投稿者:谷下 一夫(慶應義塾大学 名誉教授、日本医工ものつくりコモンズ世話人)
文部科学省の科学技術政策研究所で、約3年にわたる医工教育のあり方に関して、調査研究が行われ、平成24年3月に報告書(我が国における医療機器の開発・実用化の推進に向けた人材育成策)がまとめられた。この調査研究に取り組まれたのは、文部科学省科学技術政策研究所重茂浩美氏である。筆者もわずかだけ協力させて頂いた。
医工教育に関して重要な課題が提言されているので、ご関心をお持ちの方は、是非とも参照されたい。文部科学省のWEBからダウンロード可能である。
それで、この調査研究の締めくくりとして、米国のシリコンバレーにおける医療ベンチャーの開発の現場を見学する機会を頂いた。特にForgaty医師が創設された医療機器開発の研究所とスタンフォード大学医工連携の見学が中心であった。

__課題一覧__
a) 医工教育報告書についての文章で、筆者が関心のある人に報告書を参照するよう勧めているのはなぜか。文章に書かれた理由を一〜三文で説明せよ。
b) 医工教育報告書についての文章によると、報告書がまとめられたのはいつか。
c) 医工教育報告書についての文章を、最後の文の後から書き継げ。

__データ抜粋__
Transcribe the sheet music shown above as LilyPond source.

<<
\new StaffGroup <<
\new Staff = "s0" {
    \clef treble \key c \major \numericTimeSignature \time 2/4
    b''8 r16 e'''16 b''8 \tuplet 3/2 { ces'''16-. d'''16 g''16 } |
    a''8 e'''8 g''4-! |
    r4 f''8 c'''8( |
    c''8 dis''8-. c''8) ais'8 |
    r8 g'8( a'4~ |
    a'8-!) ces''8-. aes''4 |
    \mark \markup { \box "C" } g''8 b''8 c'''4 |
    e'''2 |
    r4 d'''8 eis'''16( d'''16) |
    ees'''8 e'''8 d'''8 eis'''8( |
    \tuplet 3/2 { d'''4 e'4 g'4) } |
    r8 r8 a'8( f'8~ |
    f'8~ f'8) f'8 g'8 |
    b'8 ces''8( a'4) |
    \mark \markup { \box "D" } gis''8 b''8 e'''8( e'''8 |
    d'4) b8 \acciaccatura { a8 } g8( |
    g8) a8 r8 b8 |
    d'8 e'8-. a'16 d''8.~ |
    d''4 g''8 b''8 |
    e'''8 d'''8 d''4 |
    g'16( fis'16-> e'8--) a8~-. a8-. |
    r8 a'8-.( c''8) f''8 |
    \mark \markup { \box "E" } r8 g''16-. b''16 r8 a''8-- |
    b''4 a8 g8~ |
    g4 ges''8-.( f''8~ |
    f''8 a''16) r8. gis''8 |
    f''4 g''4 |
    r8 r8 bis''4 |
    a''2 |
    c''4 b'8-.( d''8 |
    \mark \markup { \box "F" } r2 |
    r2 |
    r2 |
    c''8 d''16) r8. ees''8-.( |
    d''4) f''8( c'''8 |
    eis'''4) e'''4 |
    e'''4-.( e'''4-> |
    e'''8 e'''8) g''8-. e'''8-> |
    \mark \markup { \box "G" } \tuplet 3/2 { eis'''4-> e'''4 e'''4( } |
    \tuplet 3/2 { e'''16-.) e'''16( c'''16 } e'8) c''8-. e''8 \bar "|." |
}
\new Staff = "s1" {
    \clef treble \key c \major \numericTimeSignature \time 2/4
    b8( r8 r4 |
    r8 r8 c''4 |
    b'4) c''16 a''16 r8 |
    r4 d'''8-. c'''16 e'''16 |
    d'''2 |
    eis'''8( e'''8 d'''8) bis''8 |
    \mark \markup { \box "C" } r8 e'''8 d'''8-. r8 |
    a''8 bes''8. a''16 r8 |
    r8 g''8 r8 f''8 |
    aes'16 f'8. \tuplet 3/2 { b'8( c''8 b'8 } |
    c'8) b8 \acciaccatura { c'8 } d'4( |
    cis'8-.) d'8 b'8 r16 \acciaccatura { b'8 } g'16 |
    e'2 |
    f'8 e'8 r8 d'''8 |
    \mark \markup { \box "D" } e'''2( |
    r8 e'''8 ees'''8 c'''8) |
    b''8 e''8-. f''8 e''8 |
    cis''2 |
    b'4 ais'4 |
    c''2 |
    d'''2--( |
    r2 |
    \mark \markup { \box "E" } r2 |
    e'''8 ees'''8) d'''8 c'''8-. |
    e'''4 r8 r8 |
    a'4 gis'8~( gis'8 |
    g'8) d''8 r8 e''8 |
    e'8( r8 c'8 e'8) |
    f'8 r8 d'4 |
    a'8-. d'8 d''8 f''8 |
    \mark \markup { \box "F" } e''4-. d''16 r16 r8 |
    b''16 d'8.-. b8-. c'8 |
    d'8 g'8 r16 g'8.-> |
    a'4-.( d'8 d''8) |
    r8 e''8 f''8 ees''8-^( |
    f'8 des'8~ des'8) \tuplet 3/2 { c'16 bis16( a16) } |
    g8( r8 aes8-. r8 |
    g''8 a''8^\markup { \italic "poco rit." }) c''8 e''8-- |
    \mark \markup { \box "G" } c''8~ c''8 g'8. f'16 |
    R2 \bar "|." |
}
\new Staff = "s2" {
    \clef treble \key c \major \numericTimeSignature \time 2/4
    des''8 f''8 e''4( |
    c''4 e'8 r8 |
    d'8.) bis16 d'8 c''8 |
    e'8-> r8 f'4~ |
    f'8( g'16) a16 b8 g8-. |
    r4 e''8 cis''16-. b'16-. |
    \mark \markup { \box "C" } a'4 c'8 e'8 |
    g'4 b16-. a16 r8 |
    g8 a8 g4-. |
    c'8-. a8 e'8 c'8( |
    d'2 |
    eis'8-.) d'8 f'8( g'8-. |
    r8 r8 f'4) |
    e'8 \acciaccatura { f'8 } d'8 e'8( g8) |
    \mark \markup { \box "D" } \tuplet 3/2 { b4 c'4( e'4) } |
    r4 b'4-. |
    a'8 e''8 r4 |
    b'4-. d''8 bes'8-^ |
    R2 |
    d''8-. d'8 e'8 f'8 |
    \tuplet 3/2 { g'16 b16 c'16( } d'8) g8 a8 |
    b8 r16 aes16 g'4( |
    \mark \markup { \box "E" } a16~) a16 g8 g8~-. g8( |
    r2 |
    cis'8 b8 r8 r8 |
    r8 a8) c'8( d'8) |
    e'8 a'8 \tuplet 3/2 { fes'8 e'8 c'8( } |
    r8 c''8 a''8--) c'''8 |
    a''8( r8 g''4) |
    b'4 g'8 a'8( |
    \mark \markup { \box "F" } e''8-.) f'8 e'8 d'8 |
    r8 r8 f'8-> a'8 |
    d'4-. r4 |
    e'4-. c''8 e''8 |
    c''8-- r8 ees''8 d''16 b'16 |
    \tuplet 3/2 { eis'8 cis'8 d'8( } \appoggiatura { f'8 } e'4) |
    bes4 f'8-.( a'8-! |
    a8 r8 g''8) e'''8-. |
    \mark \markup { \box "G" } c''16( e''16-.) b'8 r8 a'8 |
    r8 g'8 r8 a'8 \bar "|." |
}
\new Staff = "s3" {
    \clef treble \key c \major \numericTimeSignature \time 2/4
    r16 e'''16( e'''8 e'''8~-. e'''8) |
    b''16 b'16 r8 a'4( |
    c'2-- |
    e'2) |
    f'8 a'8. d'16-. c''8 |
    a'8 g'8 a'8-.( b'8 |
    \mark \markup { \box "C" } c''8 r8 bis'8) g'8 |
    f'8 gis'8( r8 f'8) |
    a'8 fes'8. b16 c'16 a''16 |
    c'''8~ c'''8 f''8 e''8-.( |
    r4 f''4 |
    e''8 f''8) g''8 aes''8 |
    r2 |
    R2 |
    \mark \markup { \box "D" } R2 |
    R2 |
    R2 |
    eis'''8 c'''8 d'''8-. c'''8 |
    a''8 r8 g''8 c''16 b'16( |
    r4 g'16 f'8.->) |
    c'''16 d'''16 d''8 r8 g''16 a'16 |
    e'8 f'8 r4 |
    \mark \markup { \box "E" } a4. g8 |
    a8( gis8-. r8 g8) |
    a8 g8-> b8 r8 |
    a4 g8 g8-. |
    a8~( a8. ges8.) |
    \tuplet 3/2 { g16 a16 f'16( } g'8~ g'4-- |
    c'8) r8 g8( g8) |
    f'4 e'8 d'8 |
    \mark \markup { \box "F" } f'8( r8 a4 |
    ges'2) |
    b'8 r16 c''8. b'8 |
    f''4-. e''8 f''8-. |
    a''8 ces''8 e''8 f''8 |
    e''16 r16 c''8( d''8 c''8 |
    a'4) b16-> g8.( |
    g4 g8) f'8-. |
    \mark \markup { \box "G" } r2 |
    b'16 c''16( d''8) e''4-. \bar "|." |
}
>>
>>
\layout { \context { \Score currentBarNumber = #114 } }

__解答一覧__
a) 報告書では医工教育に関する重要な課題が提言されているからである。そのため筆者は関心のある人にぜひ参照してほしいと述べ、文部科学省のWEBからダウンロードできることも添えている。

b) 平成24年3月。

c)
なお、この見学は、株式会社麻生の橋本親平氏のご紹介により実現したものである。
朝9時半に、三菱商事の大類氏が迎えに来てくれて、ElCamino病院を訪問した。ElCamino病院は、ベッド数が300床程度の地域中核病院で、この地域でのnon profit の病院である。
まず病院の中を案内してくれたが、病院のロビーは正にホテルのようにきれいで、外来の患者さんも少なく、大変落ち着いた雰囲気であった。病室は個室が目立ち、相部屋でも2名までだそうだ。ナースステーションは、日本の病院の雰囲気と同じだが、静かで落ち着いていた。面白いのは、リネンを運搬するロボットがあり、所定の部屋から部屋へとリネンを運んでいた。
【臨床の医療機関の中に、医療機器開発の拠点を置く】
最初の訪問は、Fogarty医師が創られたFII(Fogarty Institute for Innovation)である。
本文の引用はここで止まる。